The following integral arises in a problem in elasticity
\begin{equation*} \int_0^{\pi}\frac{\cos n\eta\,d\eta}{1+a^2+2a\cos m\eta} \end{equation*}
where $m$ and $n$ are both positive integers, and $0<a\le 1/(m-1)$. Mathematica can do this for special choices of $m$ and $n$, but I want a general result for arbitrary $a>0$, $m$ and $n$.
A similar but simpler problem is stated and answered at
Using techniques used in the linked question, we can show that
$$\begin{align}I=\int_{0}^{\pi}d\theta\frac{\cos n\theta}{1+a^2+2a\cos m\theta}&=\frac{1}{2}\int_{-\pi}^{\pi}d\theta\frac{\cos n\theta}{1+a^2+2a\cos m\theta}\\&=\frac{1}{2ia}\int_{|z|=1}dz\frac{z^{m+n-1}}{(z^m+a)(z^m+\frac{1}{a})}\end{align}$$
The latter integral is amenable to residue techniques. Assume $0\leq a <1$. Then only the poles attributed to $z^m+a$ are located within the unit circle and contribute to the sum. The poles occur at:
$$z_k=a^{1/m}e^{i\pi/m}e^{\frac{2k\pi i}{m}}$$
Performing the simple residue computation we obtain $(\omega=e^{2\pi i/m}$)

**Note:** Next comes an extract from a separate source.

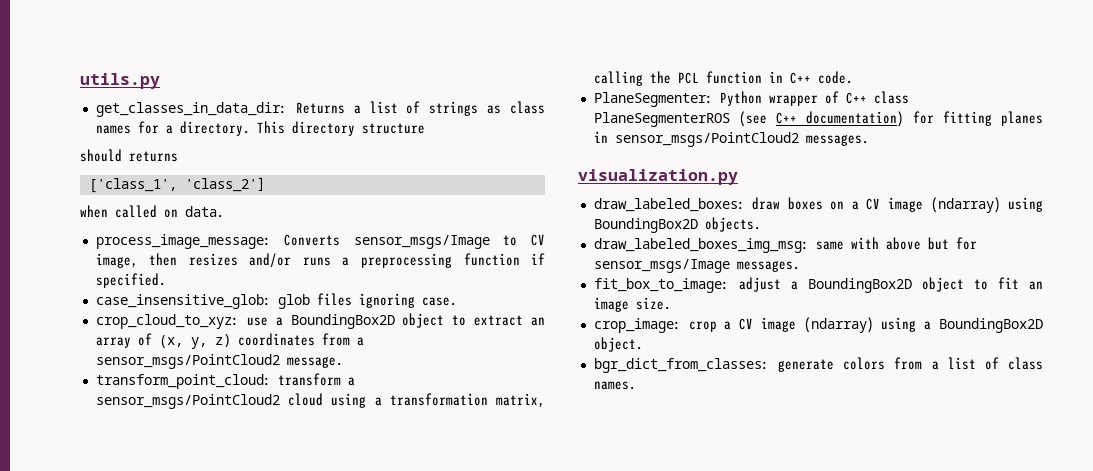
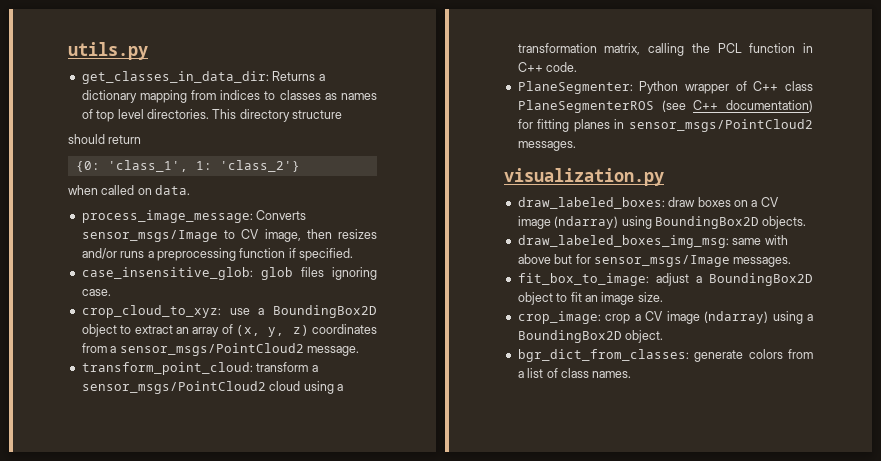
[369,101,545,116] [95,121,250,136] list of strings as class names for a directory. -> [81,90,377,103] [81,109,209,122] dictionary mapping from indices to classes as names of top level directories.
[129,151,178,162] [88,177,265,193] returns // ['class_1', 'class_2'] -> [108,135,142,144] [75,160,300,172] return // {0: 'class_1', 1: 'class_2'}

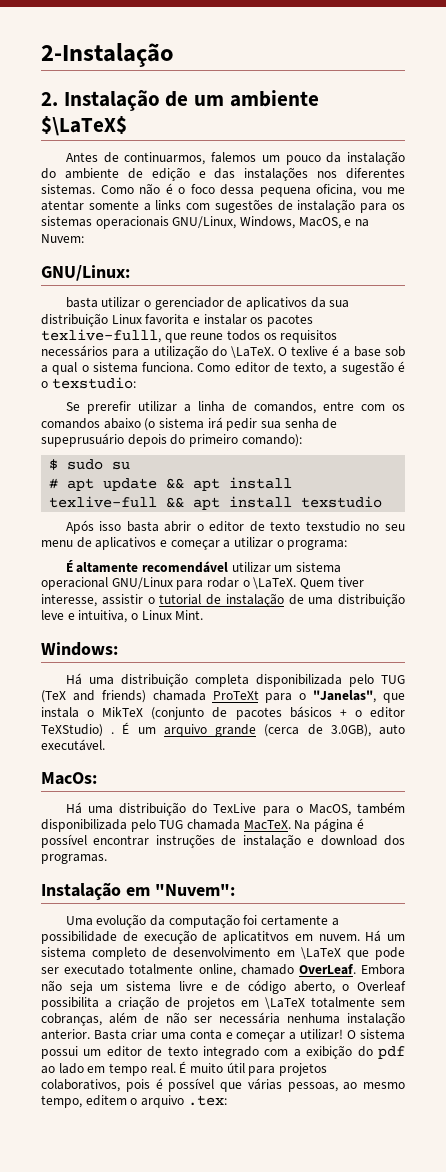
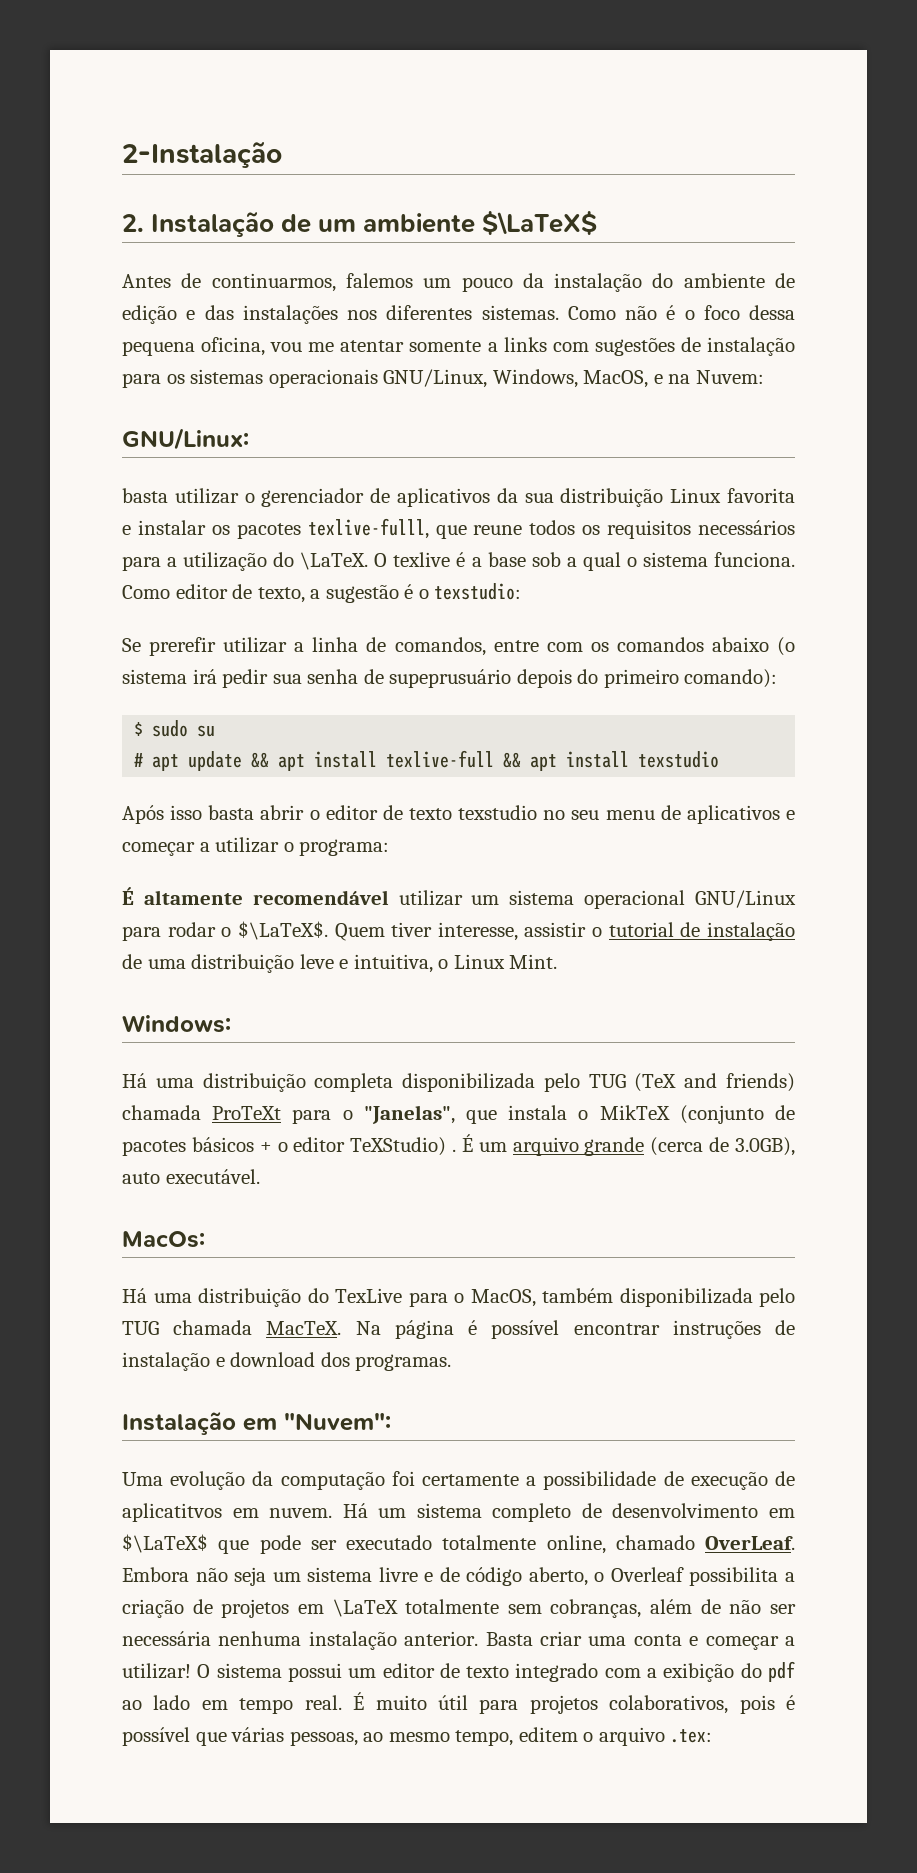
[253,577,297,589] \LaTeX. -> [237,921,328,940] $\LaTeX$.
[300,947,341,959] \LaTeX -> [122,1534,208,1553] $\LaTeX$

$$I=\sum_{k=0}^{m-1}\frac{z^{m+n-1}}{(z^m+a)'(z^m+\frac{1}{a})}\Bigg|_{z=z_k}=\frac{\pi}{m(1-a^2)}(ae^{i\pi})^{n/m}\sum_{k=0}^{m-1}\omega^{nk}$$
However we note that $$\sum_{k=0}^{m-1}(\omega^n)^k=\frac{\omega^{mn}-1}{\omega^n-1}=\begin{Bmatrix}m& ,m|n\\0&, \text{else}\end{Bmatrix}$$
and thus, denoting $d=\frac{n}{m}\in\mathbb{N}$, we finally conclude
$$I=(-1)^d\frac{\pi a^d}{1-a^2}\delta_{n,md}$$